Фаравий поежился под взглядом хозяина.

— Ты тоже считаешь? — Тось резко поднялся и подошел к поднятому.

— Нет, что вы хозяин! — очень горячо запротестовал Фаравий, поняв, что отмолчаться не удастся. — Вы совсем не монстр! Ну разве что…

— Что???

— Разве что бледноваты немного после того ритуала, может, это их пугает….

— Дурак! — со злостью выдохнул Тось. — Пошел вон, идиот!

— Слушаюсь, хозяин, — Фаравий вылетел из комнаты с максимальной для зомби скоростью, оставив Тося размышлять о странностях человеческой психологии в одиночестве. 

Глава 18.

«…. После того злосчастного обеда наши отношения с дочерью испортились окончательно. Вернее, их просто не стало. Я отослал ей несколько записок с просьбой о встрече, но она ответила только на одну, где сухо уведомила меня, что чрезвычайно занята работой и не имеет времени на встречи.

Прекрасно осознавая, насколько глупо с моей стороны обижаться на ребенка (у нас дети в таком возрасте ведут себя сходным образом, временами заставляя родителей и воспитателей хвататься за голову, однако их никогда не наказывают, и уж тем более не обижаются на их выходки, считая всего лишь шаловливыми ребятишками и никем более), но я вынужден признаться, что после записки Миры мое сердце переполнила жесточайшая обида, и я даже, что греха таить, почувствовал себя преданным моей дочерью.

Слишком уж явно она продемонстрировала выбор в пользу своего темного брата и слишком открыто пренебрегла мною.

Это было больно.
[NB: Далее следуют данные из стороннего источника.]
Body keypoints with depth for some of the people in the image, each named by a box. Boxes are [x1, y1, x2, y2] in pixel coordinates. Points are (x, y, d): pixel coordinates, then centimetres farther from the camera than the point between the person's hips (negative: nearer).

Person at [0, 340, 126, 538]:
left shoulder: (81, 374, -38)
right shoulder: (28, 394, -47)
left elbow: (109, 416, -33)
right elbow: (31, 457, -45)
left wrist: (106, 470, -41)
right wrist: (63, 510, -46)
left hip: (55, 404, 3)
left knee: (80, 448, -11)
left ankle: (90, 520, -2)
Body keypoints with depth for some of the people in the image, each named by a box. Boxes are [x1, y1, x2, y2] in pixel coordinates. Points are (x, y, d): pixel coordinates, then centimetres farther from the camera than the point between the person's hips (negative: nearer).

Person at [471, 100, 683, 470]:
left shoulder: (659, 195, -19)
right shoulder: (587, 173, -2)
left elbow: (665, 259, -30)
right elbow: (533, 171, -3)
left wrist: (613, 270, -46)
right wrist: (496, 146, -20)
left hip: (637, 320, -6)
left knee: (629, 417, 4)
Очень больно. И, как ни стыдно мне в этом признаться, — по-настоящему обидно.

Наверное, в силу того, что я раньше не имел близких отношений с людьми, я не знал, как реагировать на происходящее. Моя душа словно замерла в оцепенении. Я ходил, о чем-то говорил, улыбался, вел занятия, но одновременно чувствовал себя так, будто я застыл на морозе. Люди, рассказывая об эльфах, всегда упоминают, что мы, якобы, не чувствуем холода и можем спать прямо на снегу. Отчасти это правда, физического холода мы действительно практически не ощущаем. Но в тяжелые моменты жизни, когда душа переполняется болью и растерянностью перед лицом жестокого мира, мы начинаем чувствовать особый, внутренний холод. И он гораздо, гораздо страшнее, чем внешний.
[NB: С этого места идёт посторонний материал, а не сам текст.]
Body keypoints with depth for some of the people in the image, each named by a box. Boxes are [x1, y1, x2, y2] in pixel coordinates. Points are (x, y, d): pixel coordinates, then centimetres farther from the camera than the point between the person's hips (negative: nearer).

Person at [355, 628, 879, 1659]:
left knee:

Разумеется, я не смог скрыть своего состояния от своих соплеменников — моего брата и его друзей. Вероятно, боги решили меня за что-то наказать, потому что их взгляды, преисполненные искреннего недоумения, поскольку повод для подобного моего поведения был с их точки зрения слишком ничтожен, и глубочайшего презрения за мою слабость только добавляли мне болезненных ощущений. Хотя, надо признать, что госпожа Нелиринавия проявила чудеса терпимости, несколько раз попытавшись утешить и ободрить меня. Не могу сказать, что это мне как-то помогло, но я все же начал относиться к ней с гораздо большей симпатией, нежели прежде.